# [Your assignment]
Reproduce the records that follow without alteration, apart from removing the pictures.
# # # # # # #
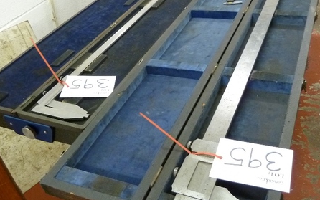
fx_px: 331
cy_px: 94
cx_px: 164
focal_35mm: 38
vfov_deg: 33.6
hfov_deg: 51.5
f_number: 3.3
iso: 400
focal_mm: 4.1
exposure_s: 1/25
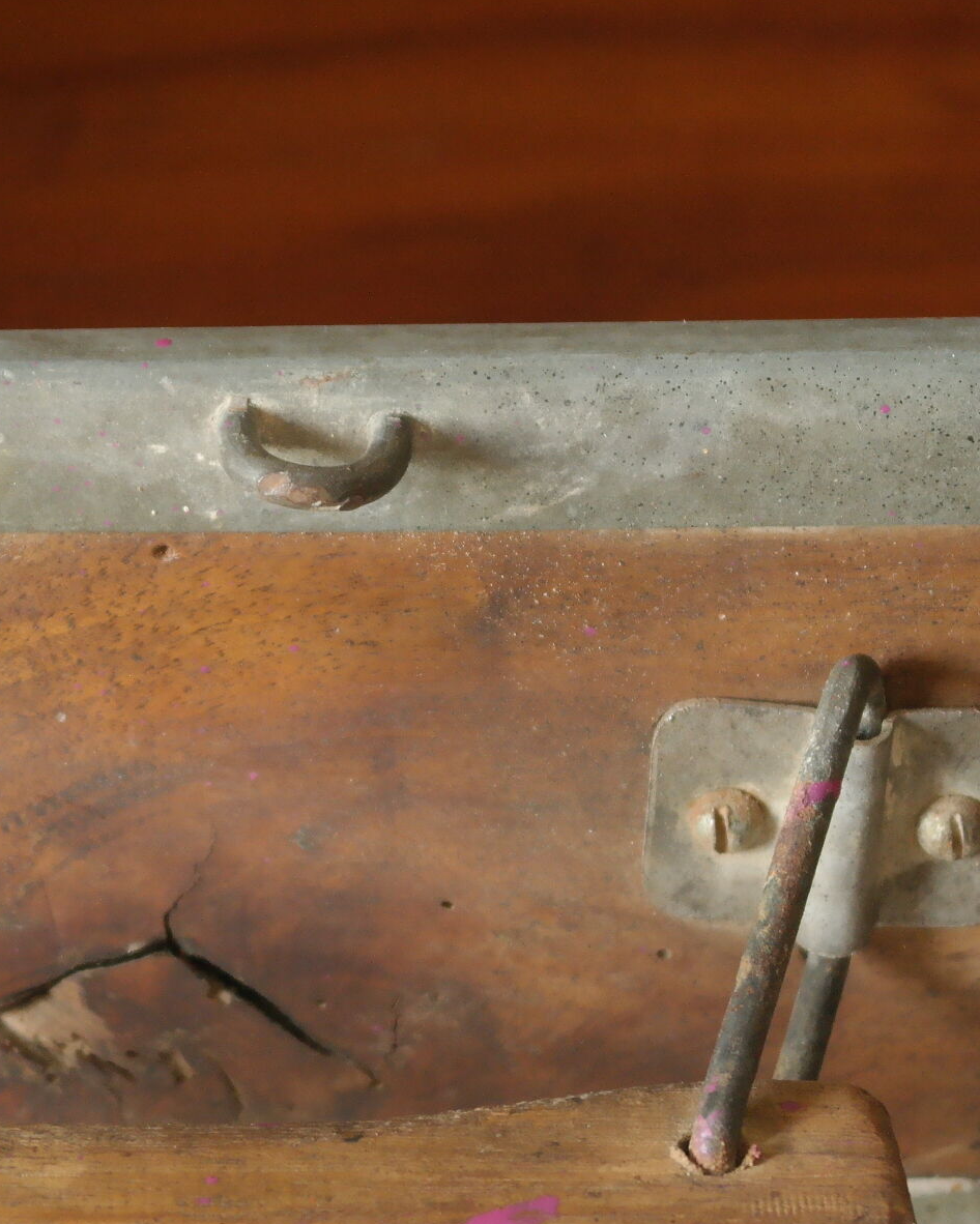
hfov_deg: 11.2
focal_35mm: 137
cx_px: 102
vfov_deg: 14.1
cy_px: 681
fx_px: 4966
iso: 800
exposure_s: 1/60
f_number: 5
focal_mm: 38
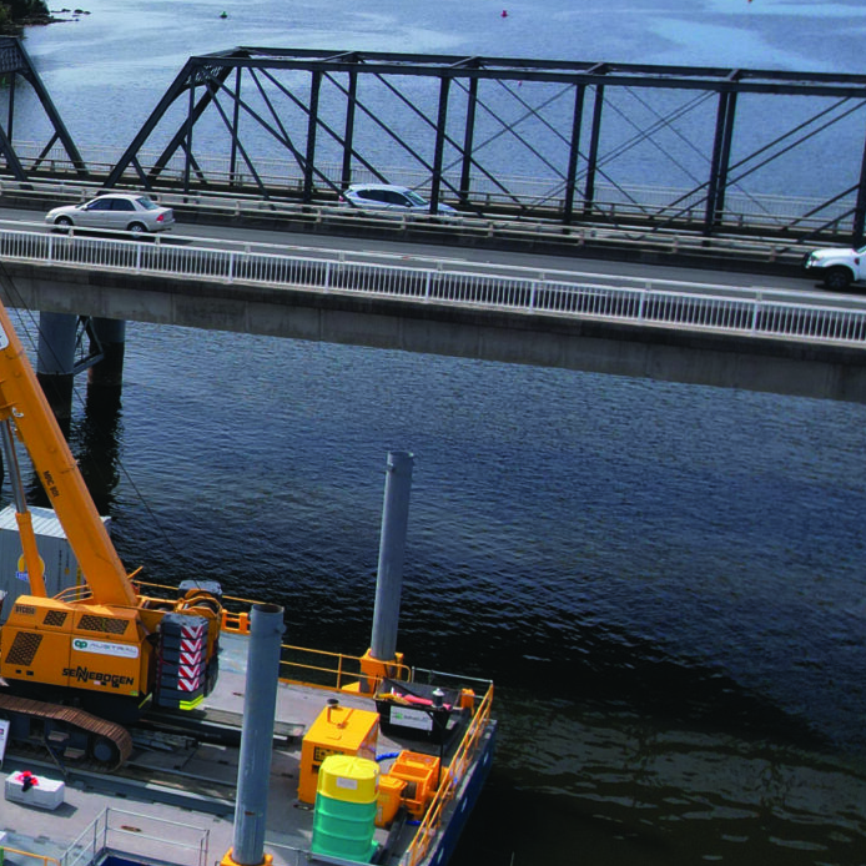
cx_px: -356
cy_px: 407
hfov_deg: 21.7
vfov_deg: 25.0
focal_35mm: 69
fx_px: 1953
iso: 100
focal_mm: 8.38
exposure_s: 1/800
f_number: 2.8
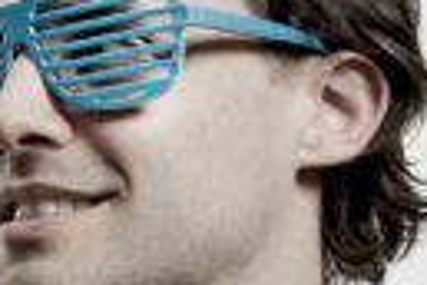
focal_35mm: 301
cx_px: 79
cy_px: 751
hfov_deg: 6.8
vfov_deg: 4.4
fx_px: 3570
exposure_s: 1/250
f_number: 4.5
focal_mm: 38
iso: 160
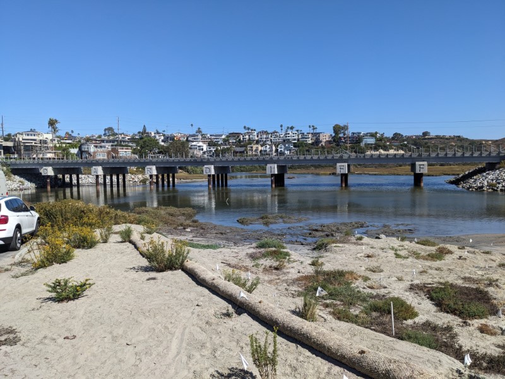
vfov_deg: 51.4
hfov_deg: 65.3
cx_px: 252
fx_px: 394
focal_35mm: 27
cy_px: 190
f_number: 1.73
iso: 58
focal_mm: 4.38
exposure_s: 1/3344
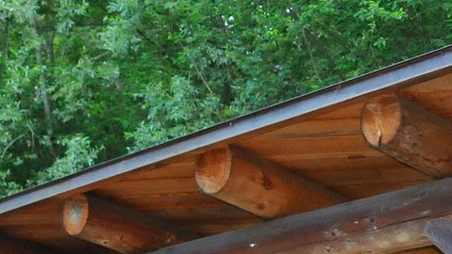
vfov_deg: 9.8
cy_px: 449
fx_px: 1414
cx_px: -27
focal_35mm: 118
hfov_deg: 17.6
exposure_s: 1/160
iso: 1400
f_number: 4
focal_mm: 20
# # # # # # #
# [Your response]
fx_px: 331
cy_px: 94
cx_px: 164
focal_35mm: 38
vfov_deg: 33.6
hfov_deg: 51.5
f_number: 3.3
iso: 400
focal_mm: 4.1
exposure_s: 1/25
hfov_deg: 11.2
focal_35mm: 137
cx_px: 102
vfov_deg: 14.1
cy_px: 681
fx_px: 4966
iso: 800
exposure_s: 1/60
f_number: 5
focal_mm: 38
cx_px: -356
cy_px: 407
hfov_deg: 21.7
vfov_deg: 25.0
focal_35mm: 69
fx_px: 1953
iso: 100
focal_mm: 8.38
exposure_s: 1/800
f_number: 2.8
focal_35mm: 301
cx_px: 79
cy_px: 751
hfov_deg: 6.8
vfov_deg: 4.4
fx_px: 3570
exposure_s: 1/250
f_number: 4.5
focal_mm: 38
iso: 160
vfov_deg: 51.4
hfov_deg: 65.3
cx_px: 252
fx_px: 394
focal_35mm: 27
cy_px: 190
f_number: 1.73
iso: 58
focal_mm: 4.38
exposure_s: 1/3344
vfov_deg: 9.8
cy_px: 449
fx_px: 1414
cx_px: -27
focal_35mm: 118
hfov_deg: 17.6
exposure_s: 1/160
iso: 1400
f_number: 4
focal_mm: 20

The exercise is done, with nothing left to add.